::: TEXTO DE PARTIDA :::

NACIONAL
Natalia Segura
En los últimos tiempos, el terrorismo (tanto el de carácter «nacional» como el «internacional») ha vuelto a convertirse en el asunto «estelar» de los discursos (y discusiones) de los partidos políticos. De nuevo es el gran problema social, político, moral y jurídico sobre el que giran más noticias y comentarios de los programas «serios» de los medios (pues en nuestra sociedad del espectáculo, los programas que más espacio ocupan y gozan de mayor seguimiento social son los de la «prensa rosa» y la prensa deportiva, otra demostración de cual es la escala de «valores» de esta sociedad).
Pero, una vez más, podemos comprobar que la cantidad no es, ni mucho menos, sinónimo de calidad. Pues aunque éste sea el problema «serio» sobre el que más se ocupan (de hablar) los políticos, los periodistas y las masas agitadas y movilizadas por éstos, y aunque todas las instituciones públicas y medios de difusión se representan, a sí mismos, como contendientes de una «Guerra contra el Terrorismo» (tanto el de «montañas cercanas» como el de «montañas lejanas», como clasificó José María Aznar) prácticamente nadie ha encarado este terrible fenómeno como se merece. Una de las excepciones, en esta situación general en la que se habla mucho de un problema, y de la «lucha» contra ese problema, pero sin atender el aspecto fundamental de los mismos, significó ciertas editoriales del boletín informativo «Libertad», y más concretamente la del número 11 «¿Guerra contra el Terrorismo?», que rescatamos ahora del olvido.
Sólo existe un terrorismo: el que se ejerce en contra
Como precisa el «Código Penal de la Democracia» de nuestro país (resultado de la Reforma Belloch) nadie debe olvidar que cualquier campaña criminal para provocar el terror (como asesinatos y secuestros) cuyo objetivo sea el establecimiento, o la defensa, del actual régimen, no es terrorismo. Por eso el GAL no era terrorismo, puesto que no se hacía contra la Democracia, sino a favor de ésta. La «guerra sucia» practicada por las juntas militares argentinas no podía ser terrorismo, ya que se hacía en nombre de la Democracia. La licencia que tienen (y utilizan) los agentes de los EEUU para secuestrar, asesinar y torturar en cualquier parte del mundo no constituye terrorismo al ser acciones cometidas para defender «el estilo de vida americano». La amenaza de Tony Blair de lanzar bombas atómicas sobre Iraq si sus tropas hallaban mucha resistencia invadiendo esa nación, no era terrorismo porque los británicos son una potencia democrática. Los asesinatos del estado sionista no son tampoco terrorismo porque se ejecutan para defender un estado democrático...

::: REGISTROS DADOS :::

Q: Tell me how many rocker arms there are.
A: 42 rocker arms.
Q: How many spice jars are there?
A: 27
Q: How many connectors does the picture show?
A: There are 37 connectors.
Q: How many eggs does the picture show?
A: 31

:::
::: REGISTROS DADOS :::

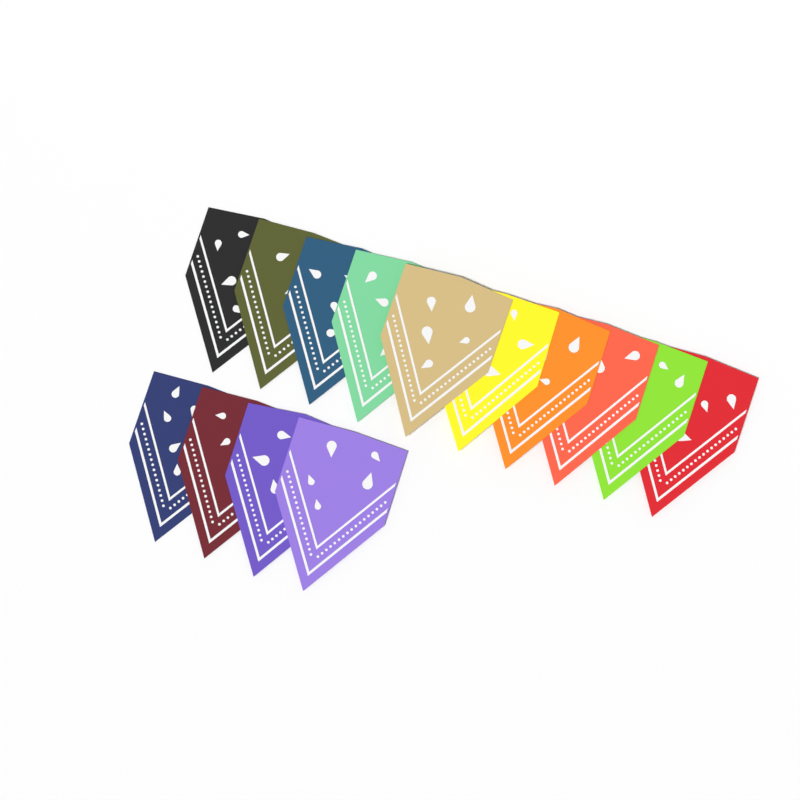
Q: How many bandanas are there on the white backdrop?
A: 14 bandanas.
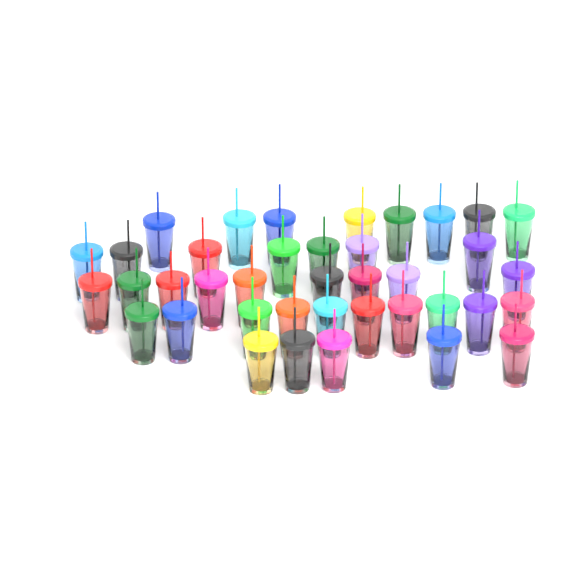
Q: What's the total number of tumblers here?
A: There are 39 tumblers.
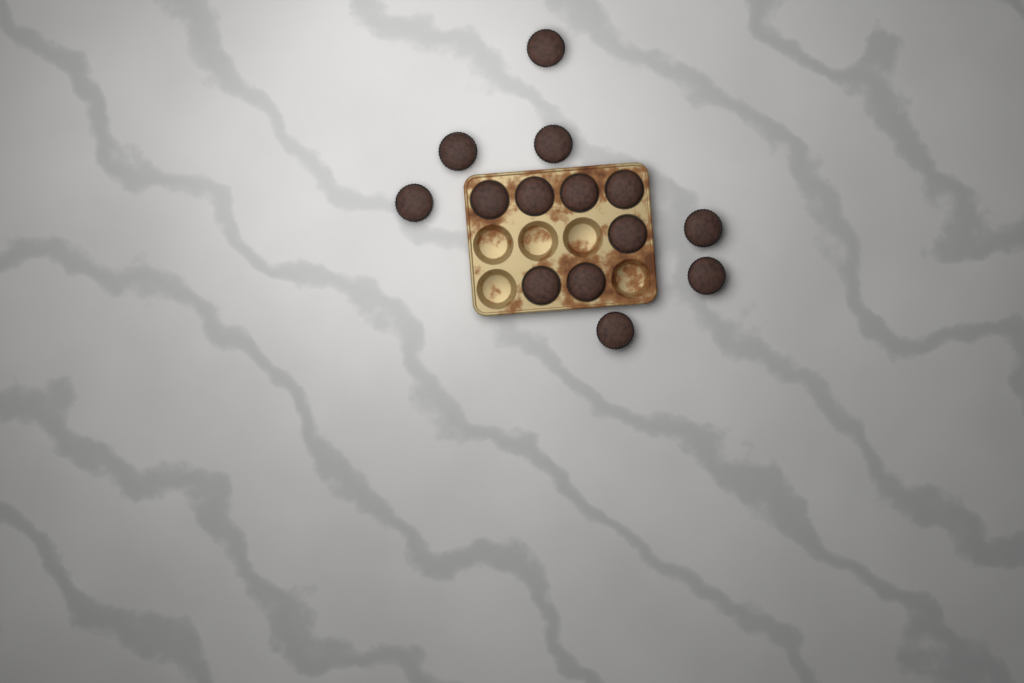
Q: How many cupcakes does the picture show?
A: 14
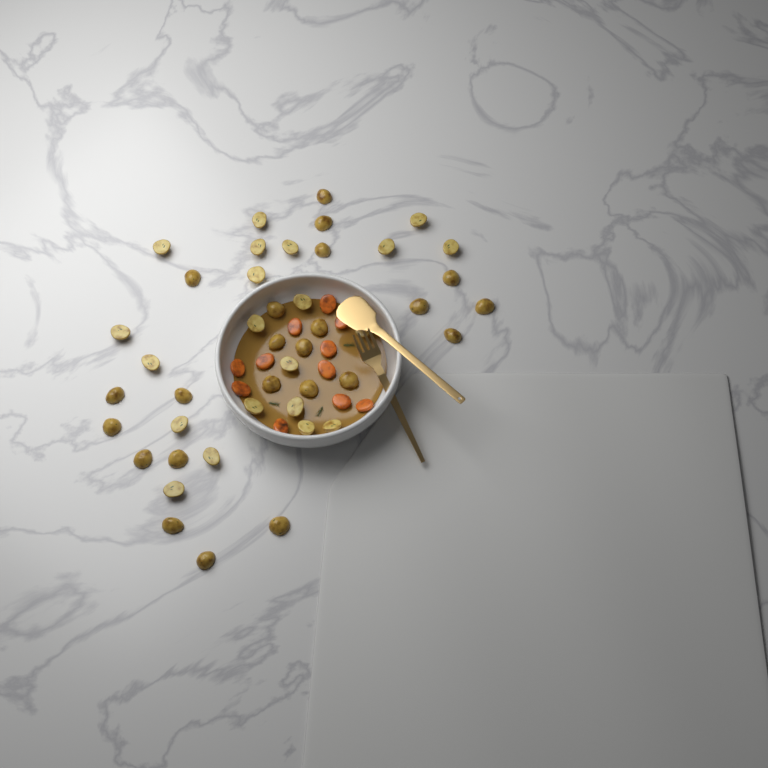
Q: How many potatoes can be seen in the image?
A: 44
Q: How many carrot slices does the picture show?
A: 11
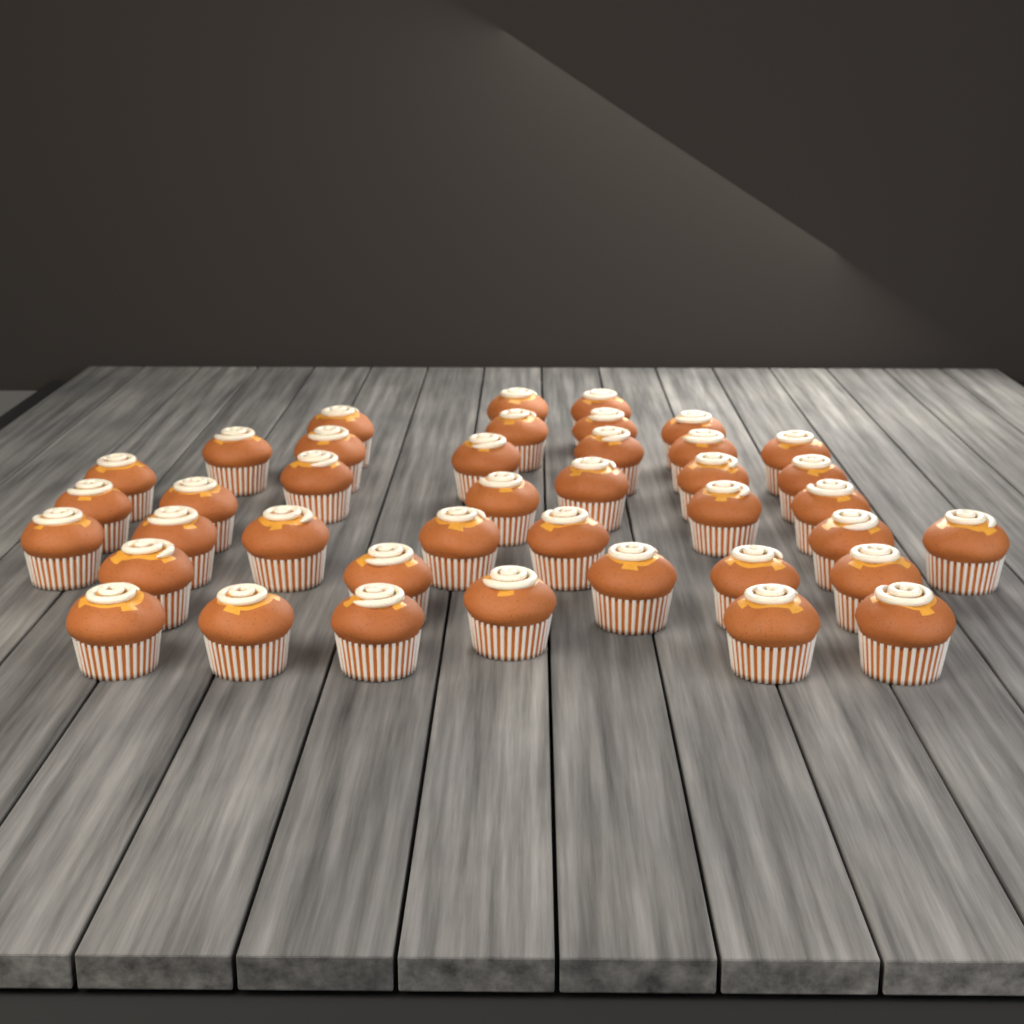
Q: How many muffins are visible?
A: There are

:::
::: REGISTROS DADOS :::

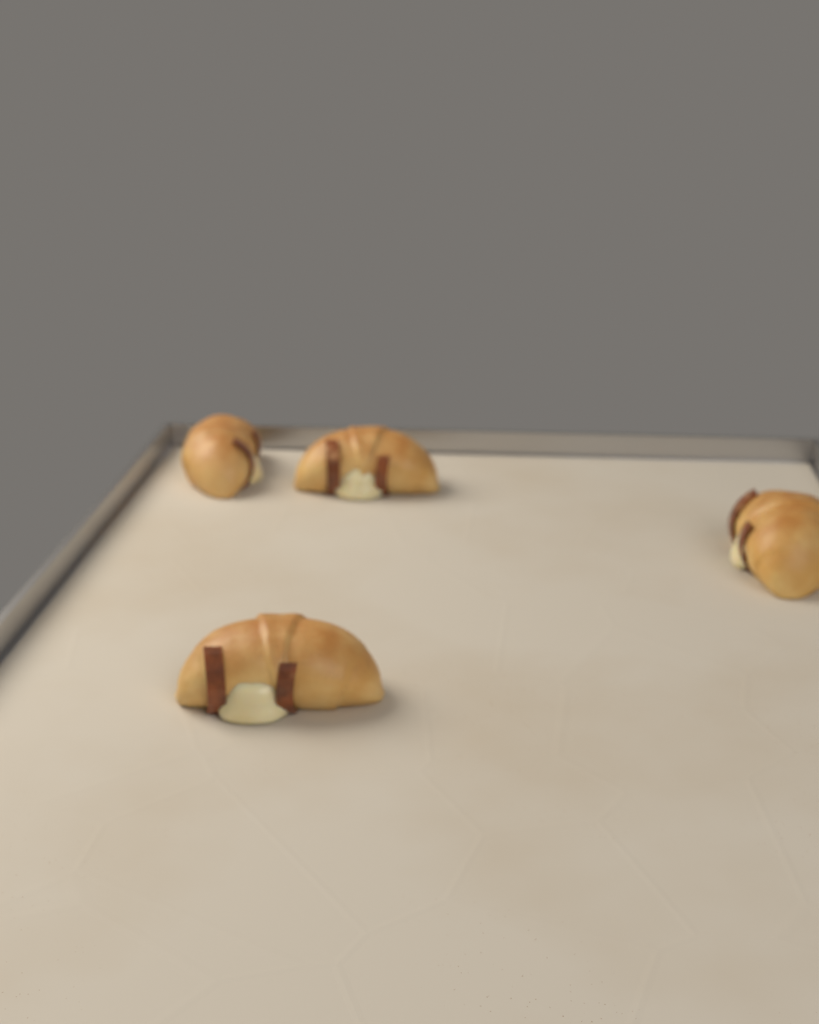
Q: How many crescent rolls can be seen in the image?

:::

### TAREAS
1. Enumera los casos que el párrafo del texto sobre el terrorismo que empieza con «Como precisa el» presenta como acciones que no constituyen terrorismo.
2. Por favor, continúa el texto sobre el terrorismo a partir de su última oración.

### RESPUESTAS POR TAREA
1.
- El GAL.
- La «guerra sucia» practicada por las juntas militares argentinas.
- La licencia que tienen los agentes de los EEUU para secuestrar, asesinar y torturar en cualquier parte del mundo.
- La amenaza de Tony Blair de lanzar bombas atómicas sobre Iraq.
- Los asesinatos del estado sionista.

2.
Así pues, para los políticos y para los juristas, el terrorismo no se define por el empleo de acciones o métodos de terror, sino por sus fines. Si se aterroriza para defender el sistema, o el régimen, no es terrorismo. Si se ejerce para «desestabilizar» o para «dañar la democracia», sí lo es. Esta es la idea que apoyan (y donde se apoyan) prácticamente todos los políticos, todos los juristas y la mayor parte de los medios de difusión de masas.
El gran discurso de los creyentes:
Como han hecho siempre, los medios de difusión nos repiten, en formas diferentes, la misma «cantinela»: el consabido discurso que lo que les diferencia de sus enemigos, crueles y despiadados (ya se da por sentado que ni el sistema ni sus agentes son crueles ni despiadados), es que otros, los enemigos de la «Democracia» viven predicando el odio, el extremismo y la violencia, mientras los buenos demócratas, por definición, fomentan la concordia, la moderación y la paz. Es el discurso de hoy, de ayer, de antesdeayer... el discurso de siempre.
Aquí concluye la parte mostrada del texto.